* Box annotation data:
□ □ □
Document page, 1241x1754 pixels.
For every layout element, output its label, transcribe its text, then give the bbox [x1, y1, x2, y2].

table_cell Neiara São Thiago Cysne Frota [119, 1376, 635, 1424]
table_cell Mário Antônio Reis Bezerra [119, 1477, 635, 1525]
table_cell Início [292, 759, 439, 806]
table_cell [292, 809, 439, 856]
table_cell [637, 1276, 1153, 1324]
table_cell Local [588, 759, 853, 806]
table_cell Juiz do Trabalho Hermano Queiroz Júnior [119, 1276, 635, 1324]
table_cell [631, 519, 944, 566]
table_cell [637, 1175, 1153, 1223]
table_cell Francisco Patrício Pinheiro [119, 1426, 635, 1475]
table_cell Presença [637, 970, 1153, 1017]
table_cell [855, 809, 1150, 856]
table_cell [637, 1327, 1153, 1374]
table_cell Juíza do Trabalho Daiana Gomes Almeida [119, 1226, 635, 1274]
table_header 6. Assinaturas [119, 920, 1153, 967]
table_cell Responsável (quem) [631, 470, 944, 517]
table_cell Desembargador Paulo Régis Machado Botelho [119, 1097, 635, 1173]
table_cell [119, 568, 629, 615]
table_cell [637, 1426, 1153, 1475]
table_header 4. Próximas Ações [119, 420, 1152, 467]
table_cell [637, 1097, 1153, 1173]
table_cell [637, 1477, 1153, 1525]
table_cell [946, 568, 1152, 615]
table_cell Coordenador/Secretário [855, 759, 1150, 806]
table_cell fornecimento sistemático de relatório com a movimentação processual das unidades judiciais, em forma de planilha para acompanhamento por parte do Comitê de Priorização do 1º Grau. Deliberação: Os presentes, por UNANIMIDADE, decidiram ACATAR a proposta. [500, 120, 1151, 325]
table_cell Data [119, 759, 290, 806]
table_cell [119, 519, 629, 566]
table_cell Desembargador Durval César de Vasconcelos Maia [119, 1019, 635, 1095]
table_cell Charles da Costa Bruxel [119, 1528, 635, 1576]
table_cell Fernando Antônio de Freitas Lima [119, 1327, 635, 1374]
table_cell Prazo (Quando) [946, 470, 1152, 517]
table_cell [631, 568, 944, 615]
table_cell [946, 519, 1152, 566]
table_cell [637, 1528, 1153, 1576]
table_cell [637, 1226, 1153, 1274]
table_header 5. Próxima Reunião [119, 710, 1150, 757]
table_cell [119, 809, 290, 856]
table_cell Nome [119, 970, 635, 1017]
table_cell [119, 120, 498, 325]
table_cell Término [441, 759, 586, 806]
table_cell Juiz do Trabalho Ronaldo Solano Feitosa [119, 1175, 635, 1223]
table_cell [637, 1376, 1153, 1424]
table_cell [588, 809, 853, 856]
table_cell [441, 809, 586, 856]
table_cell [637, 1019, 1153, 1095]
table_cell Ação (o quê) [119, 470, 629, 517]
□ □ □
* Stated goal: Rewrite all of the data above as a numbered list, leaving out any blank lines.

* Answer to the task:
1. Document page, 1241x1754 pixels.
2. For every layout element, output its label, transcribe its text, then give the bbox [x1, y1, x2, y2].
3. table_cell Neiara São Thiago Cysne Frota [119, 1376, 635, 1424]
4. table_cell Mário Antônio Reis Bezerra [119, 1477, 635, 1525]
5. table_cell Início [292, 759, 439, 806]
6. table_cell [292, 809, 439, 856]
7. table_cell [637, 1276, 1153, 1324]
8. table_cell Local [588, 759, 853, 806]
9. table_cell Juiz do Trabalho Hermano Queiroz Júnior [119, 1276, 635, 1324]
10. table_cell [631, 519, 944, 566]
11. table_cell [637, 1175, 1153, 1223]
12. table_cell Francisco Patrício Pinheiro [119, 1426, 635, 1475]
13. table_cell Presença [637, 970, 1153, 1017]
14. table_cell [855, 809, 1150, 856]
15. table_cell [637, 1327, 1153, 1374]
16. table_cell Juíza do Trabalho Daiana Gomes Almeida [119, 1226, 635, 1274]
17. table_header 6. Assinaturas [119, 920, 1153, 967]
18. table_cell Responsável (quem) [631, 470, 944, 517]
19. table_cell Desembargador Paulo Régis Machado Botelho [119, 1097, 635, 1173]
20. table_cell [119, 568, 629, 615]
21. table_cell [637, 1426, 1153, 1475]
22. table_header 4. Próximas Ações [119, 420, 1152, 467]
23. table_cell [637, 1097, 1153, 1173]
24. table_cell [637, 1477, 1153, 1525]
25. table_cell [946, 568, 1152, 615]
26. table_cell Coordenador/Secretário [855, 759, 1150, 806]
27. table_cell fornecimento sistemático de relatório com a movimentação processual das unidades judiciais, em forma de planilha para acompanhamento por parte do Comitê de Priorização do 1º Grau. Deliberação: Os presentes, por UNANIMIDADE, decidiram ACATAR a proposta. [500, 120, 1151, 325]
28. table_cell Data [119, 759, 290, 806]
29. table_cell [119, 519, 629, 566]
30. table_cell Desembargador Durval César de Vasconcelos Maia [119, 1019, 635, 1095]
31. table_cell Charles da Costa Bruxel [119, 1528, 635, 1576]
32. table_cell Fernando Antônio de Freitas Lima [119, 1327, 635, 1374]
33. table_cell Prazo (Quando) [946, 470, 1152, 517]
34. table_cell [631, 568, 944, 615]
35. table_cell [946, 519, 1152, 566]
36. table_cell [637, 1528, 1153, 1576]
37. table_cell [637, 1226, 1153, 1274]
38. table_header 5. Próxima Reunião [119, 710, 1150, 757]
39. table_cell [119, 809, 290, 856]
40. table_cell Nome [119, 970, 635, 1017]
41. table_cell [119, 120, 498, 325]
42. table_cell Término [441, 759, 586, 806]
43. table_cell Juiz do Trabalho Ronaldo Solano Feitosa [119, 1175, 635, 1223]
44. table_cell [637, 1376, 1153, 1424]
45. table_cell [588, 809, 853, 856]
46. table_cell [441, 809, 586, 856]
47. table_cell [637, 1019, 1153, 1095]
48. table_cell Ação (o quê) [119, 470, 629, 517]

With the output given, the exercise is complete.